Essere famosi significa non dover mai dire: “Lei non sa chi sono io!”.

“Fermate il mondo! Voglio salire”.

Il congiuntivo è gratis. Usalo.

Il denaro non renderà felici, ma consente, se non altro, di affrontare molto più comodamente l'infelicità. E non è poco.

Il passo più difficile è sempre il primo, e quando non lo è, è perché non si è consapevoli di averlo fatto.

Il plagiario, piuttosto che riflettere sulle cose, preferisce limitarsi a rifletterle.

Il razzista è un tipo talmente fazioso da essere poco credibile: non ne ho mai visto uno, infatti, che lo fosse anche nei confronti del gruppo di appartenenza.

Il tutto è un rebus avvolto in un mistero che sta dentro a un enigma.

In tutta la sua vita non aveva mai voluto troppo, eppure, alla fine, non gli rimase ugualmente nulla da stringere.

Io e te: due rette parallele che sperano di incontrarsi un giorno all'infinito.

L'Amore ha messo un lucchetto ai nostri cuori e ha gettato via la chiave.

La disperazione è l’ultima a morire.

La donna che non ti uccide ti rende uno straccio.

La fragilità rende preziosi gli esseri umani. Nasconderla non ci rende migliori.

La nostalgia del disilluso per gli anni della belle époque della propria vita.

La poesia è morta. Lunga vita all'aforisma.

La politica fa l'uomo ladro.

La vita non è già di per sé abbastanza amara perché ci si debba privare anche dello zucchero nel caffè?

Nella moglie ubriaca c’è il vino buono.

Non basta essere bravi, bisogna che gli altri lo riconoscano.

Non basta essere bravi, bisogna anche essere fortunati.

Non c’è donna che potendo, e dovendo, scegliere tra la convivenza con uno squattrinato genio incompreso e quella con un ricco e volgare uomo d’affari, non preferirebbe, a parità di altre condizioni, convivere con quest’ultimo. E forse a ragione.

Non imprecare, bestemmia!

Non lasciare il tempo che trovi, potrebbe servirti in futuro.

Ogni giorno porta con sé l'effimero.

Ogni scemo ha il suo villaggio.

Per capire se qualcuno è esperto nel suo campo, bisogna consultare un altro esperto in quello stesso campo.

Per potersi permettere di non fare niente tutto il giorno, bisogna saperlo fare, e bene.

Plagiario: un dritto d’autore.

Possono esserci casi in cui la tua probabilità di successo è molto bassa, ma se non tenti, la probabilità diventa uguale a zero.

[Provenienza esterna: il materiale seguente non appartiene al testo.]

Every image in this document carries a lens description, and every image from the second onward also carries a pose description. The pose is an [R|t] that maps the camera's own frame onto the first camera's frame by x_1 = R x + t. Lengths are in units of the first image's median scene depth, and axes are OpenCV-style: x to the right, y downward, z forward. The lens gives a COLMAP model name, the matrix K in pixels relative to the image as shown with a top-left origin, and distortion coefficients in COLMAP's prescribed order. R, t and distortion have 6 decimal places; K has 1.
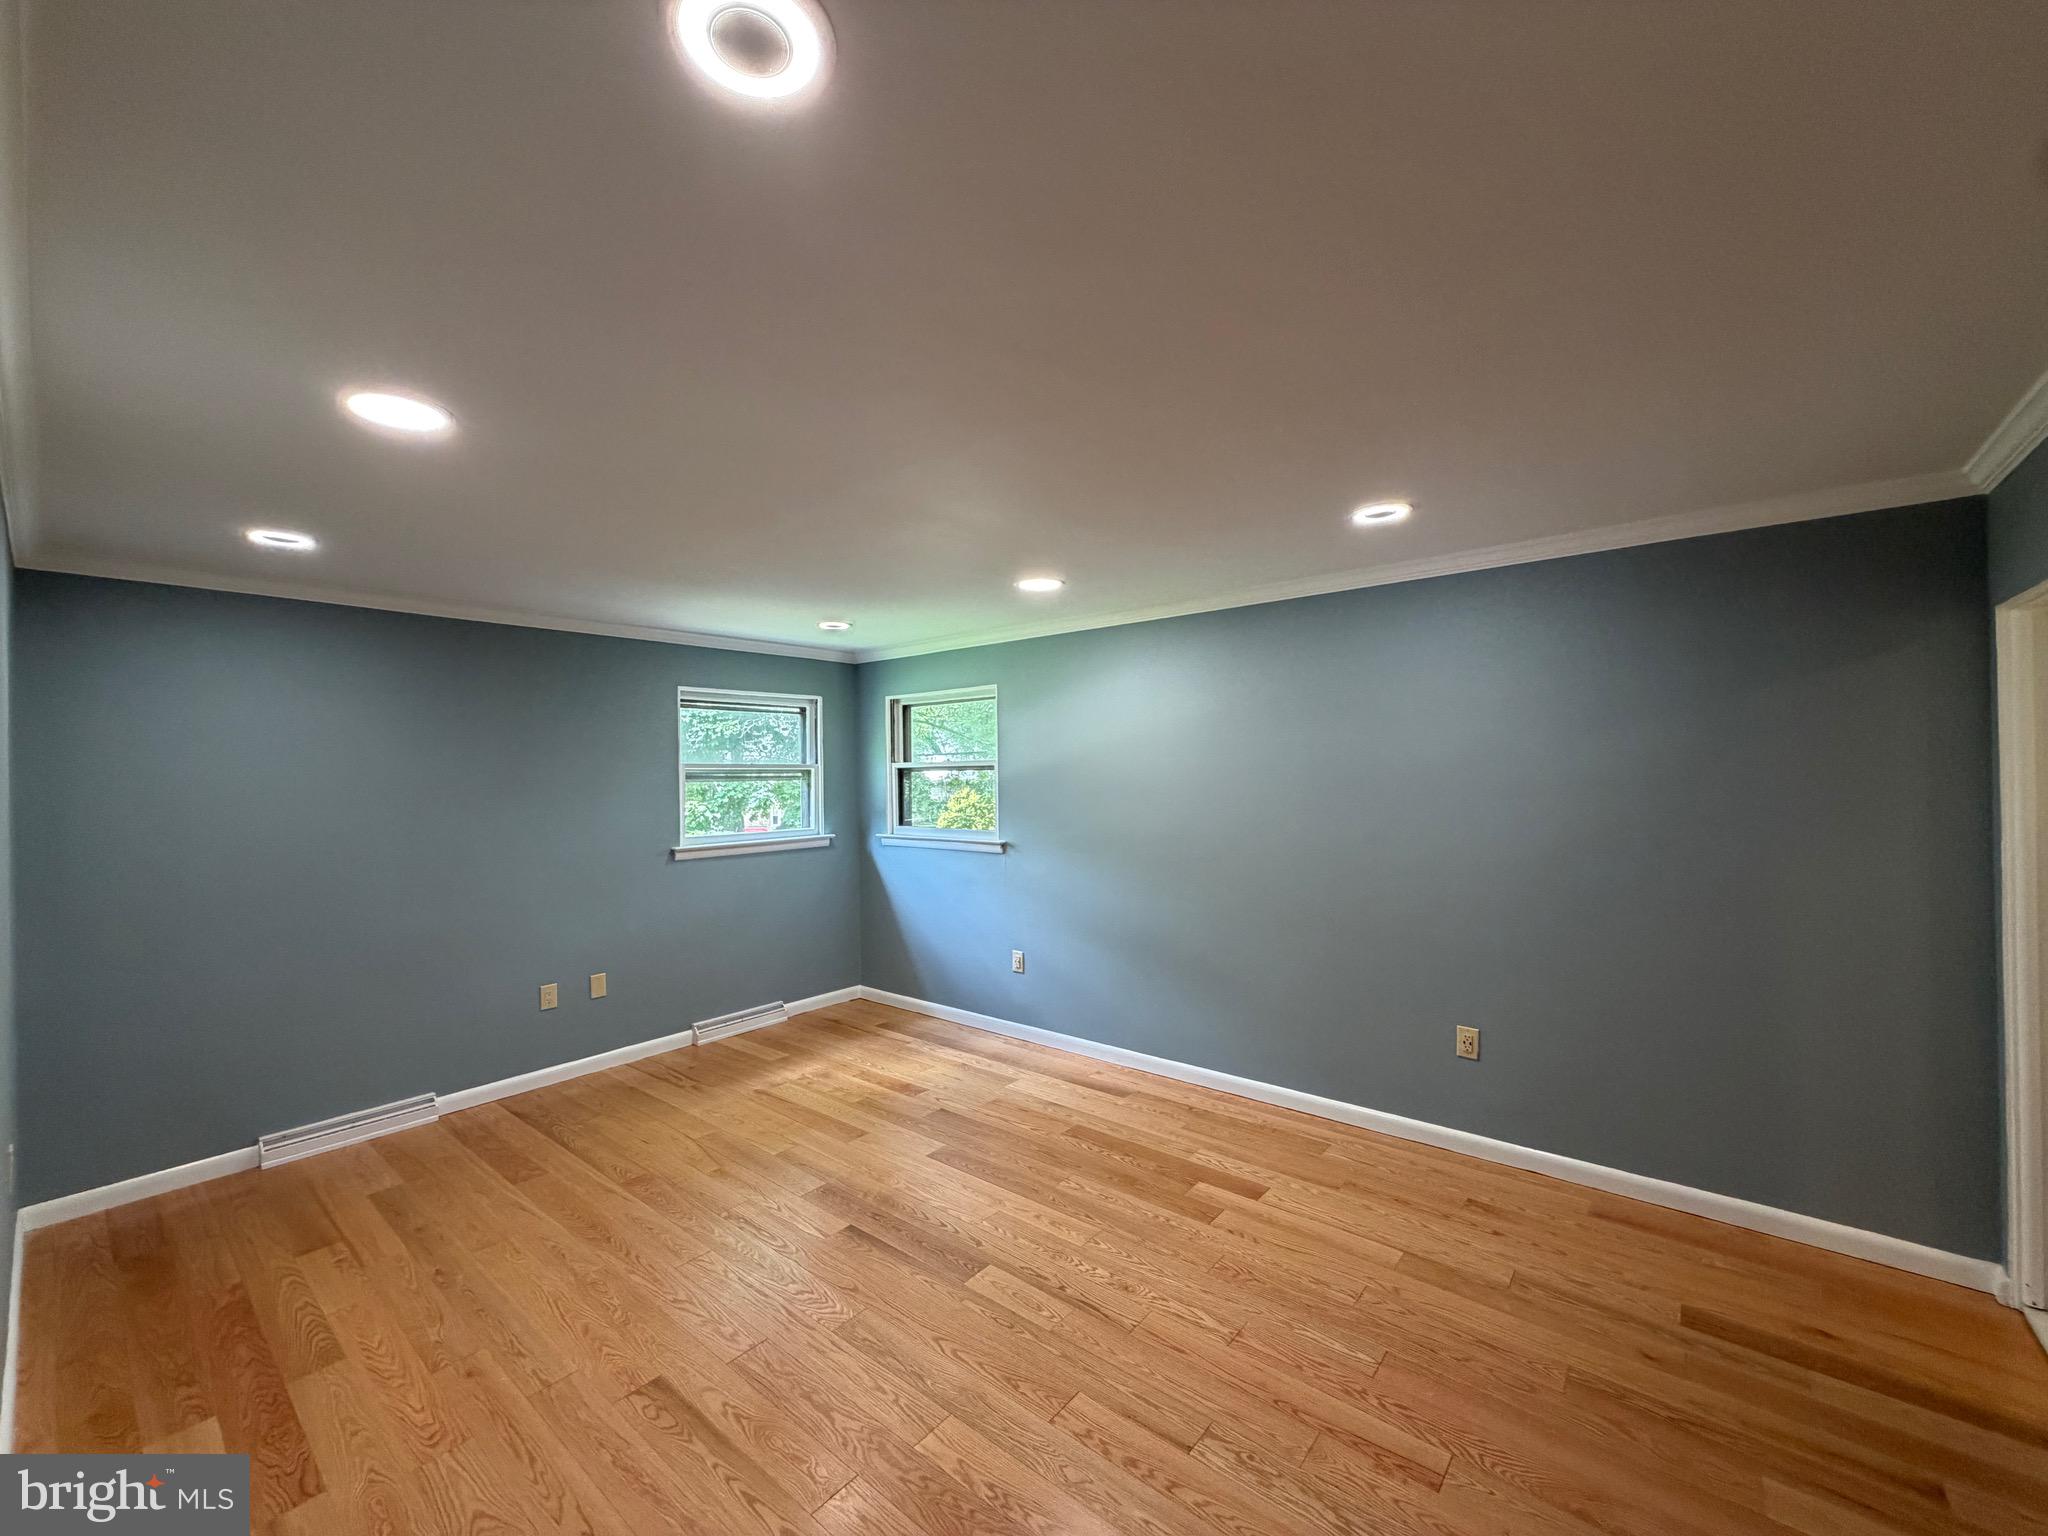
lens RADIAL K [[815.6, 0, 1015.1], [0, 815.6, 766.7], [0, 0, 1]] dist [-0.000076, 0.000103]
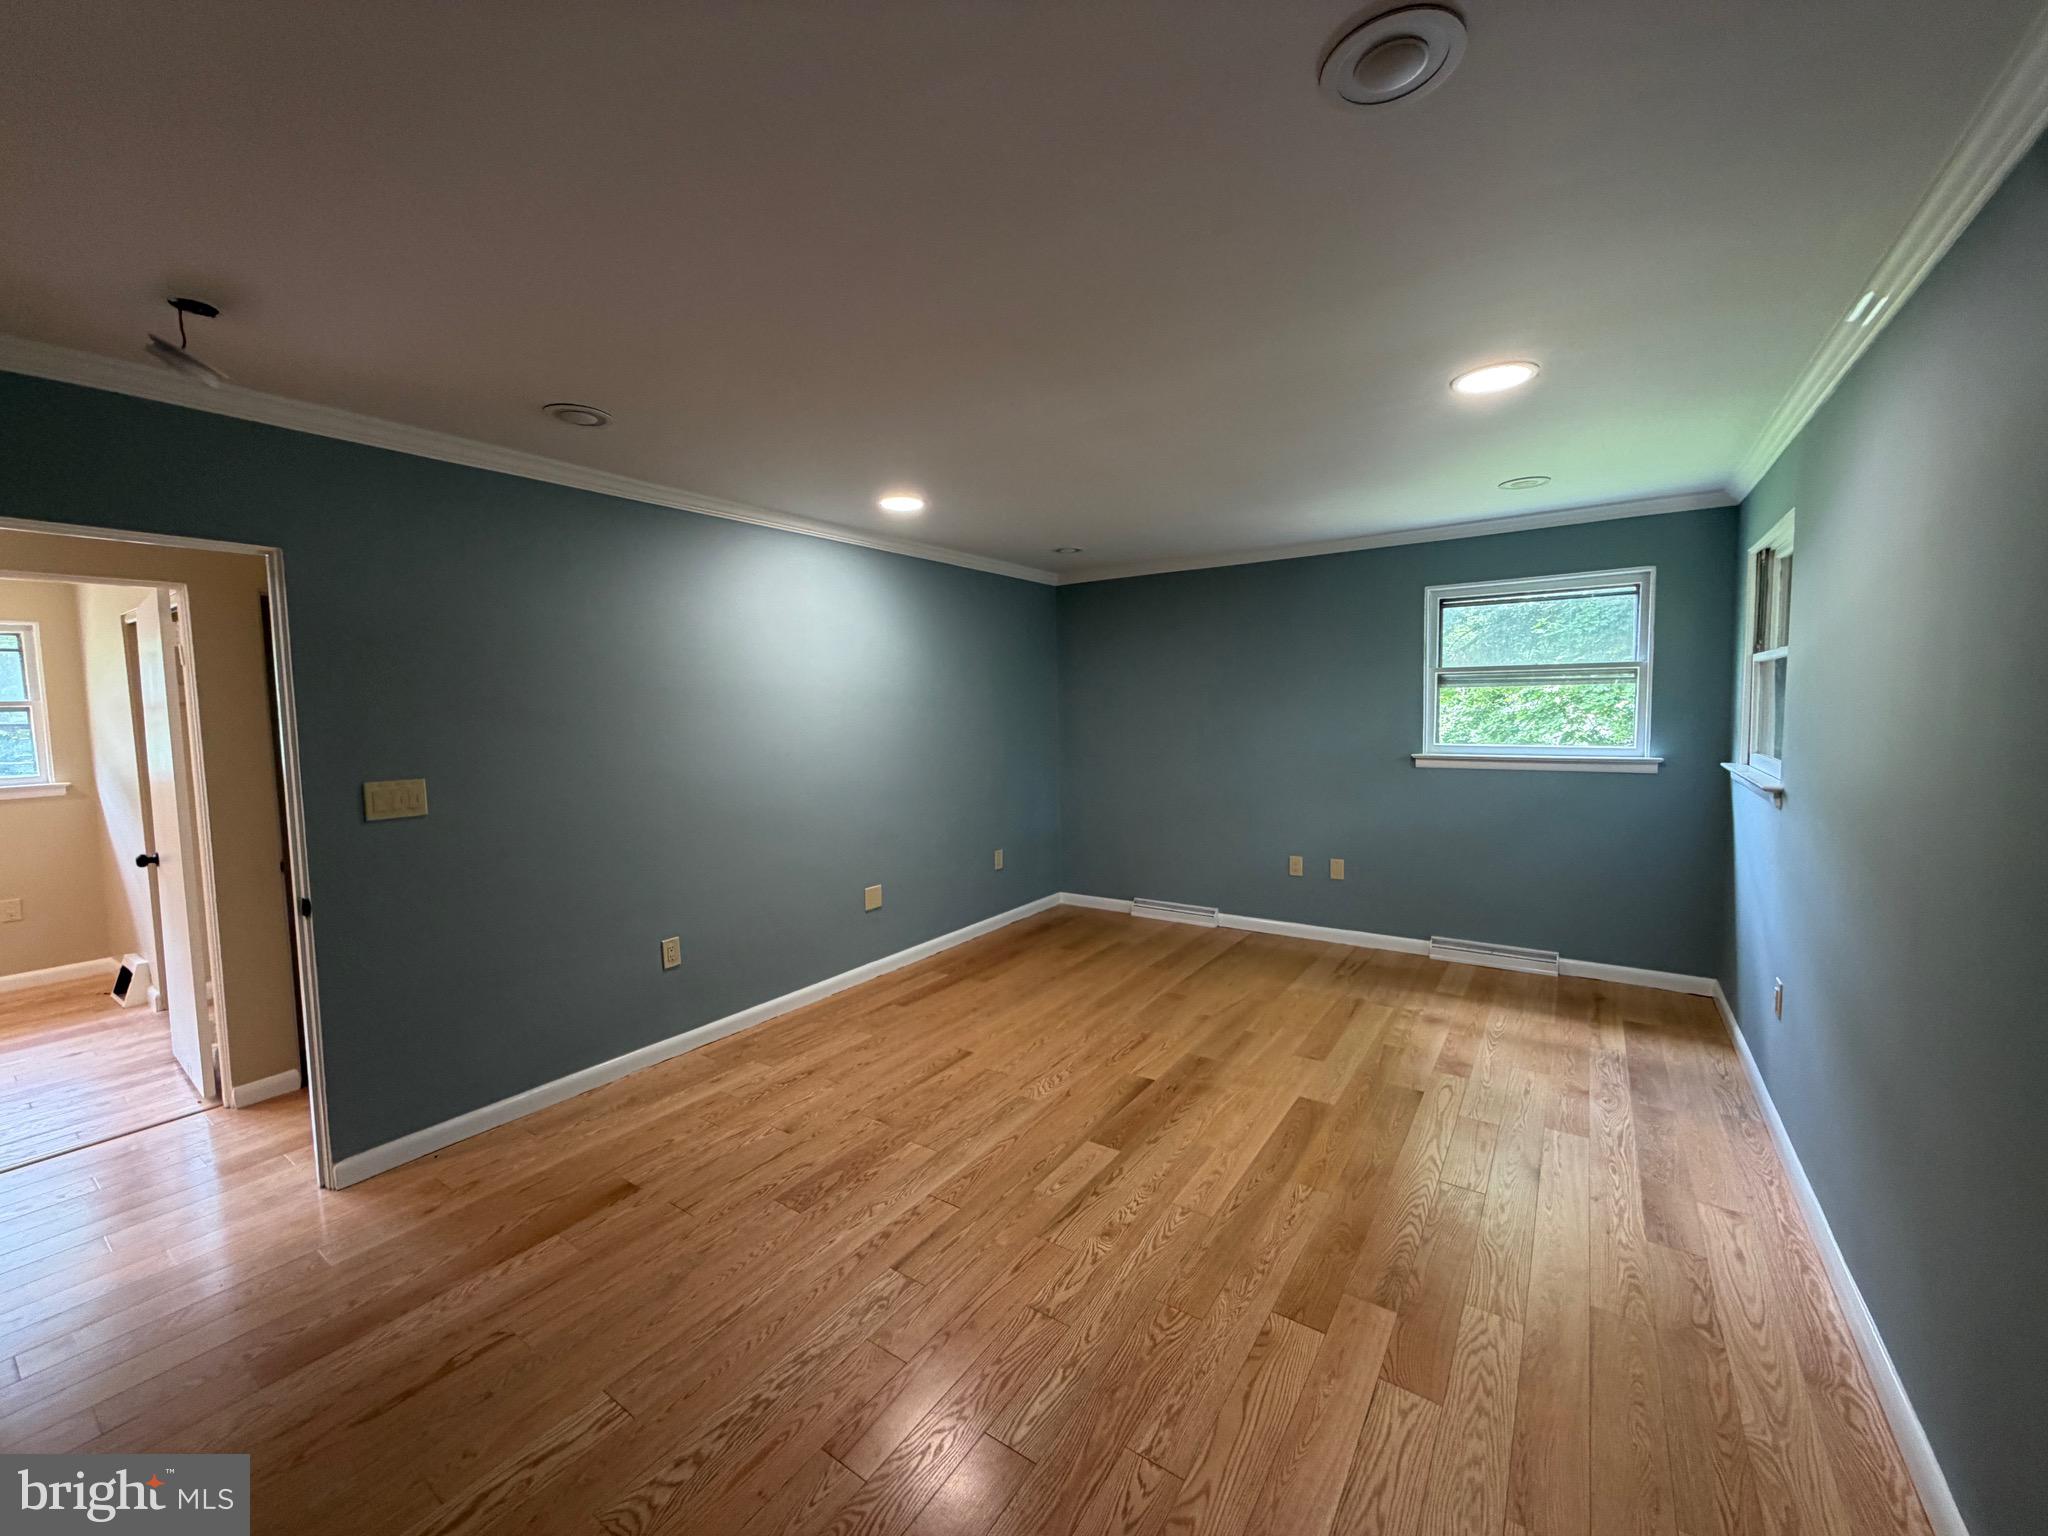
lens RADIAL K [[815.6, 0, 1015.1], [0, 815.6, 766.7], [0, 0, 1]] dist [-0.000076, 0.000103]
pose [[0.092513, 0.089119, -0.991715, 0.718992], [0.025745, 0.995440, 0.091855, 0.015713], [0.995379, -0.034029, 0.089796, 0.597921]]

Prima il piacere, poi il dovere. E solo se resta tempo.

Pur di raggiungere i propri scopi, c'è chi sarebbe disposto a fare anche un patto col diavolo, se solo avesse un'anima da vendere.

Quando un matrimonio dura troppo a lungo, è fin troppo evidente che c’è qualcosa che non va.

"Sarò breve”: locuzione usata di solito dagli oratori come introduzione a un discorso interminabile.

Se a quarantanni vedi ancora il mondo come lo vedevi a venti, significa che la tua vista non è granché peggiorata.

Sii ciò che vorresti essere.

Sono vivo – e vegeto.

Sopporta il prossimo tuo come te stesso.

Sui disgusti non si discute.

Troppo bella per essere vera.

Trova la soluzione, non cercare scuse.

Un burocrate senza più pratiche da sbrigare: "Il mio ufficio per un cavillo!".

Un idiota è per uno stupido ciò che oggi la televisione è per un idiota: nient'altro che uno strumento utile per sentirsi un po’ più intelligenti.

Un’affinità elettiva di tipo linguistico accomuna, oggi, una coraggiosa quanto sparuta minoranza d’italiani, la quale, contro l’iniquo uso comune, continua imperterrita a scrivere il pronome riflessivo “sé” con l’accento anche davanti ai rafforzativi “stesso” e “medesimo”.

Uniti per sempre in martiriomonio.

Quando anche voltare pagina è inutile, conviene cambiare libro.